§ EXERCISE TEXT
**********

IN THE 1980s, business leaders and federal and state policy-makers concocted a myth that seized the public mind. It went something like this:
America's competitiveness in the international economy has eroded. A primary cause of the decline is that students graduating from U.S. public schools possess insufficient knowledge, skills and attitudes to be productive in the nation's offices, businesses and factories. The evidence is in their sliding standardized-test scores.
To reverse this unhappy situation, the myth-makers urged that school reformers do what successful businesses have done: set clear goals and standards; decentralize operations to facilitate decision-making; hold managers and employees responsible for outcomes and institute a reward and punishment system.
And that's largely what the National Governors' Association, President Bush and the last three secretaries of education have done. They want to set clear national goals and standards. Establish national examinations that every student must take as he or she moves through school. Report to parents and taxpayers exactly how their children and schools perform on these tests. Reward staff and schools that meet the mark and punish those that fall short. Restructure schools to place more decision-making authority in the hands of teachers and the principal. And let the parents choose which schools their children should attend.

**********

Records in a dataset:
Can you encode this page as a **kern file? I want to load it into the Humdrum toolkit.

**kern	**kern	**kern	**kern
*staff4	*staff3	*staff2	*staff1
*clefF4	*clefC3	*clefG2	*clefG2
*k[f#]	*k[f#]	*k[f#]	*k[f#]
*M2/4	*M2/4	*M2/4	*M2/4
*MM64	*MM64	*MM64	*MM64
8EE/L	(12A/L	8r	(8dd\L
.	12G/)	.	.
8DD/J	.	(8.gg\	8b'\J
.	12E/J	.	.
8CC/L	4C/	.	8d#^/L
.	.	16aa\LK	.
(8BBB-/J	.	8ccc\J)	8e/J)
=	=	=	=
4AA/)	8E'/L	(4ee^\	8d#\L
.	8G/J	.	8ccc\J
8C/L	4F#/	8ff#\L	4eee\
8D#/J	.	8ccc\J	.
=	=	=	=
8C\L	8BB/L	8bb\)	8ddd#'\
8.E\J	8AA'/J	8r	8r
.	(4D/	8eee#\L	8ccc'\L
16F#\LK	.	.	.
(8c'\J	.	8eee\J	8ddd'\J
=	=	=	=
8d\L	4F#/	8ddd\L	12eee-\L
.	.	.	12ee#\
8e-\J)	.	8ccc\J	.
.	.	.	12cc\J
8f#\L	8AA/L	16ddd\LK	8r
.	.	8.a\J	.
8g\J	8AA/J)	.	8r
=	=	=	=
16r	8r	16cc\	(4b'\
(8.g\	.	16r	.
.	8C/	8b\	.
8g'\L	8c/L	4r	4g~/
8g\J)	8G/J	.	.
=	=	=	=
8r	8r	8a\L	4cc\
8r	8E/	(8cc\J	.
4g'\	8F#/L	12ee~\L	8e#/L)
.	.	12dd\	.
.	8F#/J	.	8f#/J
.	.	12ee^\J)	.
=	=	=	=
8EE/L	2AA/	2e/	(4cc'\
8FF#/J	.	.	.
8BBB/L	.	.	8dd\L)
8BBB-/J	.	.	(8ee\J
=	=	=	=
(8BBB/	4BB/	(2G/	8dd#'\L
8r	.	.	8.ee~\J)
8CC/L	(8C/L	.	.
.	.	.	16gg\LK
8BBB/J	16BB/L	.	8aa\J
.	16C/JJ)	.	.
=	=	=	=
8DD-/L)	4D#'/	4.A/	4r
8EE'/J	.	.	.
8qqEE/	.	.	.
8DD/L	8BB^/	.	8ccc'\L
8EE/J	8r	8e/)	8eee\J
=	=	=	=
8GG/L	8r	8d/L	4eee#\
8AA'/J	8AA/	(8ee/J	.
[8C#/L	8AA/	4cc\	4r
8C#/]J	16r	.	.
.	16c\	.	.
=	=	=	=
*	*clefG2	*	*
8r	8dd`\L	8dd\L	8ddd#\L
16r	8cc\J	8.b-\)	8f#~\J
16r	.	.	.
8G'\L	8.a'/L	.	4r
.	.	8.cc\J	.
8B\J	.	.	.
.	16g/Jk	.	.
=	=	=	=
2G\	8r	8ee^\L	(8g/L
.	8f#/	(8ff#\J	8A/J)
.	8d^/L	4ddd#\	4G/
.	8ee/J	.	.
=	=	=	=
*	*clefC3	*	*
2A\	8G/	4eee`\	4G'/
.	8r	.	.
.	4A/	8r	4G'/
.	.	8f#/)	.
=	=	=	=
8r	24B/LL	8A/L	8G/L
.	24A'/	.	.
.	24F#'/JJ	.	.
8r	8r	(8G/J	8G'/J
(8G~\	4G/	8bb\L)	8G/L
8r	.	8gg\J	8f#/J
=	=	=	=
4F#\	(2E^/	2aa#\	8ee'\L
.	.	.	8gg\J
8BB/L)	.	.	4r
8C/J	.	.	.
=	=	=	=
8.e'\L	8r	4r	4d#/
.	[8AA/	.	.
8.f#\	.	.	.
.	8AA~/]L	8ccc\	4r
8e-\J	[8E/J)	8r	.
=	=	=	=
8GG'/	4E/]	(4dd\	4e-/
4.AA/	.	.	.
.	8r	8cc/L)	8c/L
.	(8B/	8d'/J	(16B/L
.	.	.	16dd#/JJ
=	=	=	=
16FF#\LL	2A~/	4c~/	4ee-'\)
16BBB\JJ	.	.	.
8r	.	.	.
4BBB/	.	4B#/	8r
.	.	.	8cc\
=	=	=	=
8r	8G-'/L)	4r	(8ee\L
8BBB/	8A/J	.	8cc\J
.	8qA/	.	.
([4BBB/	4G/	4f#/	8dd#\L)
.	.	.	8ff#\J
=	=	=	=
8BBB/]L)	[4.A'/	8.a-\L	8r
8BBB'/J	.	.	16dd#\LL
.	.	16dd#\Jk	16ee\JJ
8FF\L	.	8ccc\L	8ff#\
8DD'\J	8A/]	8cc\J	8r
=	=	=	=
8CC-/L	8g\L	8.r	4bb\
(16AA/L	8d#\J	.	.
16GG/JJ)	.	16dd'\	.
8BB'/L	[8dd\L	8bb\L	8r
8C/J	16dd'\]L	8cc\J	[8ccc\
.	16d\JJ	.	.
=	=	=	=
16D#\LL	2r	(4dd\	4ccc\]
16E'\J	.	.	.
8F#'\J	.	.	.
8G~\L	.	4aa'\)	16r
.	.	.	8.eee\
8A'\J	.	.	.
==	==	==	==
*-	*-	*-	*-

**********

§ EXERCISES TO COMPLETE
• A. According to the text on 1980s school reform, what evidence did the myth-makers point to as showing that U.S. graduates lacked sufficient knowledge and skills?
• B. Continue the text on 1980s school reform after its final sentence.

§ EXPECTED OUTPUTS
• A. Their sliding standardized-test scores.

• B.
The problem is that this reform recipe is based on an unexamined belief: that the decline in America's global economic position is due to the eroding productivity of the U.S. worker, which, in turn, is due to poor schooling. This assumption has been swallowed whole by many media anchors, pundits and policy-makers. But consider:
* Worker productivity has many sources. Introducing labor-saving technologies such as robots in auto factories, farming machines that combine operations or redesigning procedures that control the flow of work in fast-food restaurants will increase worker productivity. The training workers receive to operate the new machines or new processes occurs on the job. Business executives, not employees or school officials, make these decisions.
The knowledge and skills that workers possess, of course, matters. But companies are far more concerned about worker attitudes and habits than what school subjects their employees have mastered. Most foreign industries that have outpaced their U.S. counterparts have less educated work forces than America's.
Still, when U.S. companies succeed in overtaking their foreign competitors as a result of installing new machines, developing better techniques to organize production or instituting tougher quality-control procedures, do the retrained employees who do the work hear the applause? Hardly. Corporate management, the inventors of the machines and the university scientists who applied their knowledge to practical problems get the credit. But if corporate managers don't do any of these things and profits slip, the finger of blame points toward inept employees and lousy schools.
* Worker productivity and test scores were thought to be related when both measures began declining after 1965. Annual increases in worker productivity fell from three percent to zero percent, a stunning drop (seldom do increases rise above four percent). Meantime, test scores on the verbal and math portions of the Scholastic Aptitude Test fell five percent to 10 percent. But a national panel of experts concluded that 50 percent of the decline was due to an expanded pool of test-takers. Compared, then, with the collapse of productivity increases among American workers, the fall in test scores is trivial.
A greater flaw in the productivity-test score connection is the common-sense observation that a decline in test scores would only affect about 10 percent or more of the labor force who just graduated from high school. The major drop in productivity for the other 90 percent of workers would have to be explained by something other than a minor drop in tests results.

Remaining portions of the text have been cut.